It took only three years for world anti-doping officials to reinstate Russia’s drug-testing program – three years and the total capitulation of the World Anti-Doping Agency to Russian deceit.

Reports of Russian athletes’ widespread cheating emerged in 2014. The former head of the Russian testing laboratory revealed that he had helped dope dozens of athletes in the 2014 Winter Games in Sochi and that the FSB, the KGB successor agency, assisted. A landmark 2016 report found that an FSB agent disguised as a sewer worker helped remove supposedly tamper-proof bottles from a testing lab, open them without breaking their seal and refill them with clean urine.

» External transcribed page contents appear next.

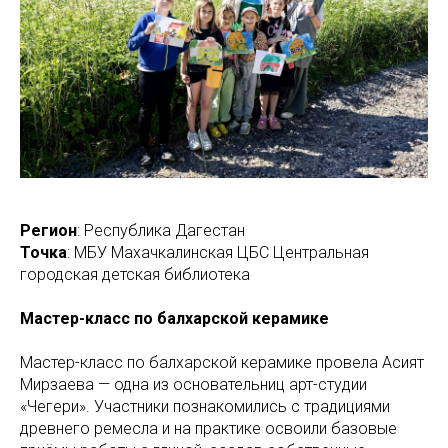
Регион
: Республика Дагестан
Точка
: МБУ Махачкалинская ЦБС Центральная
городская детская библиотека
Мастер-класс по балхарской керамике
Мастер-класс по балхарской керамике провела Асият
Мирзаева — одна из основательниц арт-студии
«Чегери». Участники познакомились с традициями
древнего ремесла и на практике освоили базовые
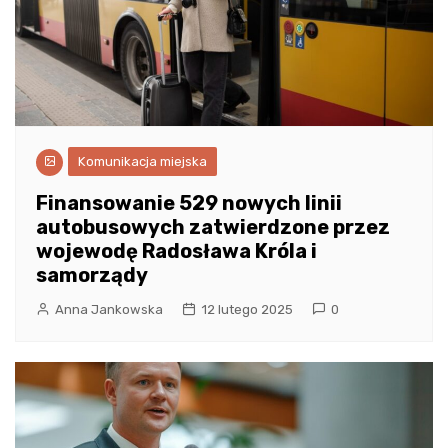
Komunikacja miejska
Finansowanie 529 nowych linii
autobusowych zatwierdzone przez
wojewodę Radosława Króla i
samorządy
Anna Jankowska
12 lutego 2025
0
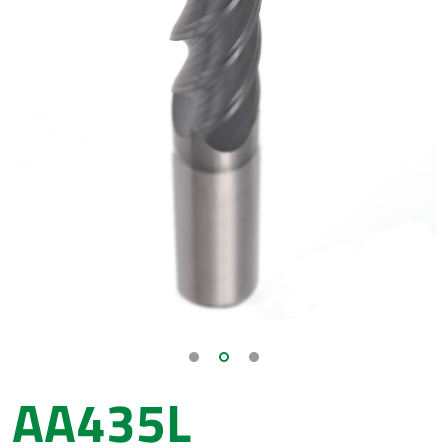
AA435L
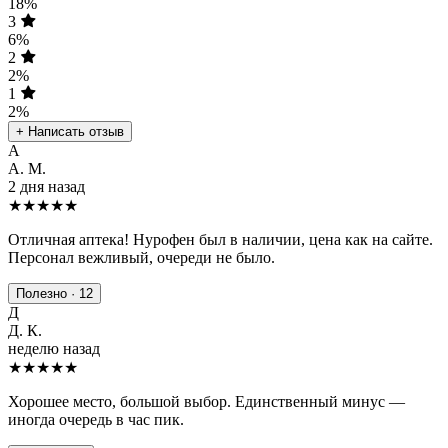
18%
3
6%
2
2%
1
2%
+ Написать отзыв
А
А. М.
2 дня назад
★★★★★
Отличная аптека! Нурофен был в наличии, цена как на сайте.
Персонал вежливый, очереди не было.
Полезно · 12
Д
Д. К.
неделю назад
★★★★
★
Хорошее место, большой выбор. Единственный минус —
иногда очередь в час пик.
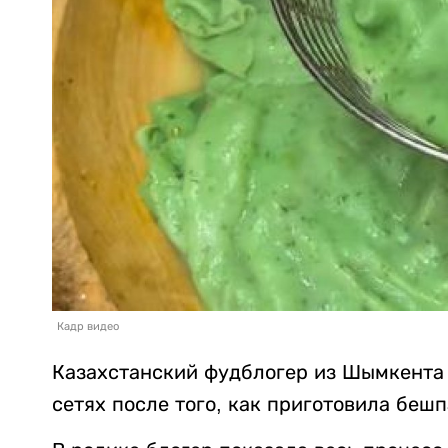
Кадр видео
Казахстанский фудблогер из Шымкента
сетях после того, как приготовила беш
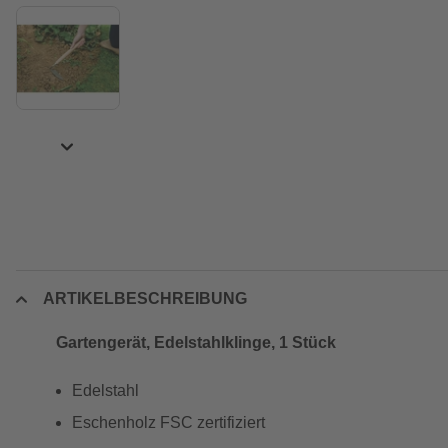
ARTIKELBESCHREIBUNG
Gartengerät, Edelstahlklinge, 1 Stück
Edelstahl
Eschenholz FSC zertifiziert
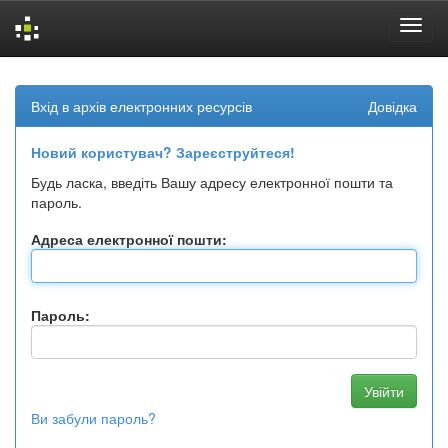
Skip
navigation
Вхід в архів електронних ресурсів
Довідка
Новий користувач? Зареєструйтеся!
Будь ласка, введіть Вашу адресу електронної пошти та
пароль.
Адреса електронної пошти:
Пароль:
Ви забули пароль?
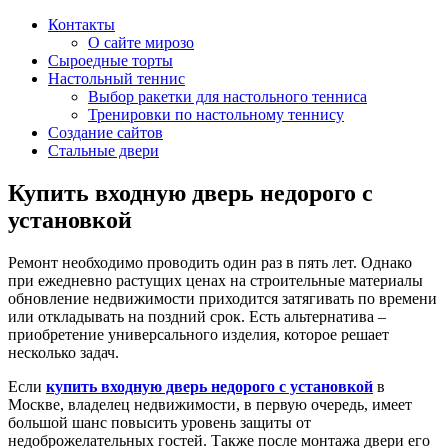
Контакты
О сайте мирозо
Сыроедные торты
Настольный теннис
Выбор ракетки для настольного тенниса
Тренировки по настольному теннису
Создание сайтов
Стальные двери
Купить входную дверь недорого с
установкой
Ремонт необходимо проводить один раз в пять лет. Однако
при ежедневно растущих ценах на строительные материалы
обновление недвижимости приходится затягивать по времени
или откладывать на поздний срок. Есть альтернатива –
приобретение универсального изделия, которое решает
несколько задач.
Если
купить входную дверь недорого с установкой
в
Москве, владелец недвижимости, в первую очередь, имеет
большой шанс повысить уровень защиты от
недоброжелательных гостей. Также после монтажа двери его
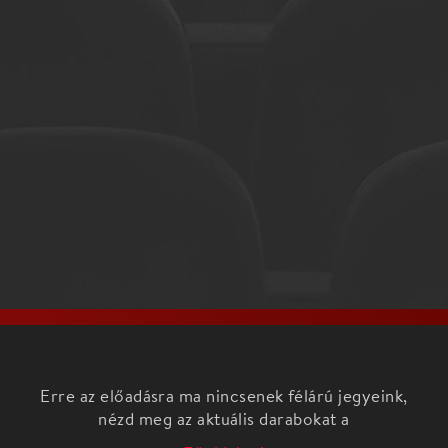
Erre az előadásra ma nincsenek félárú jegyeink,
nézd meg az aktuális darabokat a
Főoldalon!
IZP-estek (az NKA Imre Zoltán programjának
támogatásával):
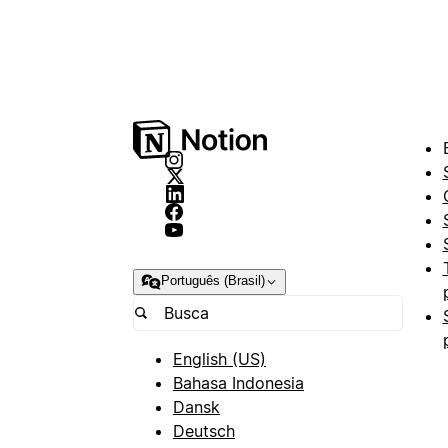
Português (Brasil)
English (US)
Bahasa Indonesia
Dansk
Deutsch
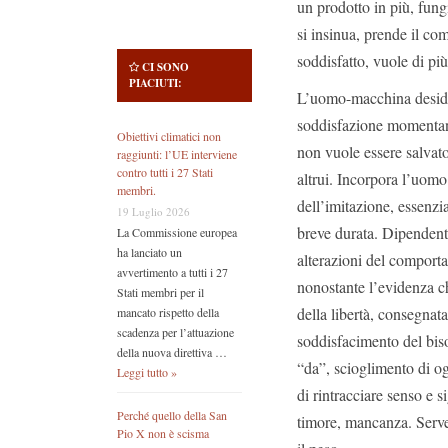
un prodotto in più, fun
si insinua, prende il co
soddisfatto, vuole di pi
CI SONO
PIACIUTI:
L’uomo-macchina desider
soddisfazione momentane
Obiettivi climatici non
non vuole essere salvato
raggiunti: l’UE interviene
contro tutti i 27 Stati
altrui. Incorpora l’uomo
membri.
dell’imitazione, essenz
19 Luglio 2026
breve durata. Dipendente
La Commissione europea
ha lanciato un
alterazioni del comportam
avvertimento a tutti i 27
nonostante l’evidenza 
Stati membri per il
della libertà, consegnat
mancato rispetto della
scadenza per l’attuazione
soddisfacimento del biso
della nuova direttiva …
“da”, scioglimento di og
Leggi tutto »
di rintracciare senso e s
Perché quello della San
timore, mancanza. Serv
Pio X non è scisma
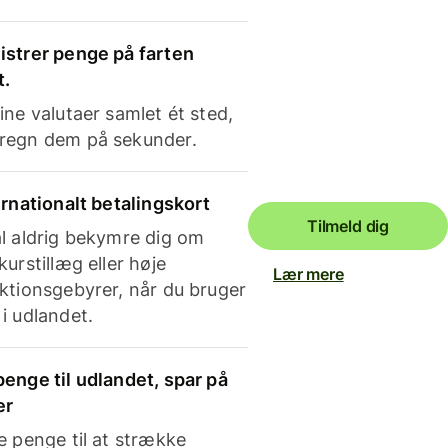
strer penge på farten
t.
ine valutaer samlet ét sted,
regn dem på sekunder.
ernationalt betalingskort
Tilmeld dig
l aldrig bekymre dig om
kurstillæg eller høje
Lær mere
ktionsgebyrer, når du bruger
i udlandet.
enge til udlandet, spar på
er
e penge til at strække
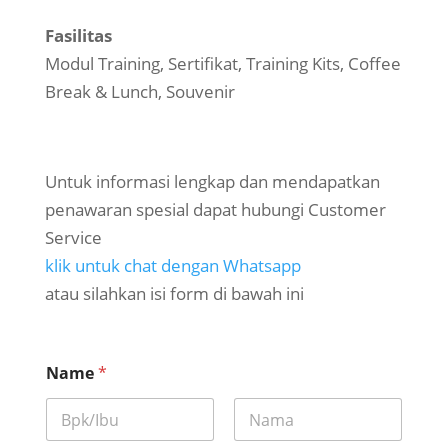
Fasilitas
Modul Training, Sertifikat, Training Kits, Coffee
Break & Lunch, Souvenir
Untuk informasi lengkap dan mendapatkan
penawaran spesial dapat hubungi Customer
Service
klik untuk chat dengan Whatsapp
atau silahkan isi form di bawah ini
Name
*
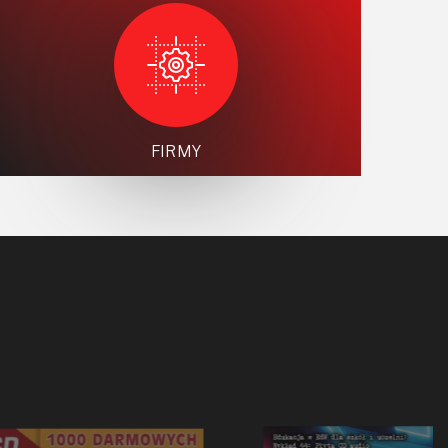
FIRMY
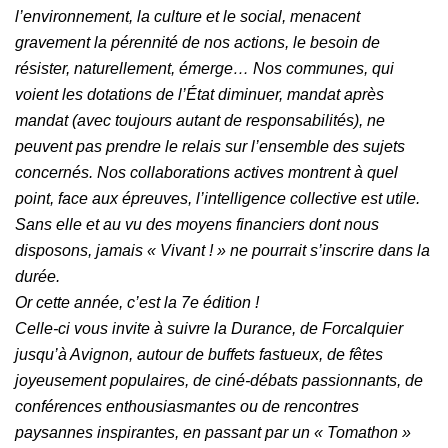
l’environnement, la culture et le social, menacent
gravement la pérennité de nos actions, le besoin de
résister, naturellement, émerge… Nos communes, qui
voient les dotations de l’État diminuer, mandat après
mandat (avec toujours autant de responsabilités), ne
peuvent pas prendre le relais sur l’ensemble des sujets
concernés. Nos collaborations actives montrent à quel
point, face aux épreuves, l’intelligence collective est utile.
Sans elle et au vu des moyens financiers dont nous
disposons, jamais « Vivant ! » ne pourrait s’inscrire dans la
durée.
Or cette année, c’est la 7e édition !
Celle-ci vous invite à suivre la Durance, de Forcalquier
jusqu’à Avignon, autour de buffets fastueux, de fêtes
joyeusement populaires, de ciné-débats passionnants, de
conférences enthousiasmantes ou de rencontres
paysannes inspirantes, en passant par un « Tomathon »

This brazen cheating got Russia banned from the 2018 Winter Games in PyeongChang, South Korea. Well, sort of. Dozens of Russian athletes were still allowed to compete under a cloud of suspicion, as they did in the 2016 Summer Games in Rio de Janeiro.

Now, following a vote this past Thursday, the country’s drug-testing program is back, although Russian officials refused to submit to two key requirements. First, they declined to accept guilt for state-sponsored doping, embracing only the conclusions of a report that did not detail the full scale of Russian state involvement. Second, the Russians still have not given world anti-doping authorities access to their infamous Moscow laboratory.

Athletes across the globe, including the chairman of the U.S. Anti-Doping Agency, are dismayed at WADA’s capitulation. And they should be. So should honest Russian athletes, whose performances will be tainted by their government’s doping conspiracy and lack of contrition. Given that the U.S. is the single largest contributor to WADA, giving $2.3 million annually, Congress should also consider slapping criminal penalties on those involved in international sports doping.

If and when Russian athletes are once again caught cheating, it will reflect not only on a single corrupt government, but also on the global sports authorities who are now complicit in letting Russian authorities escape full accountability.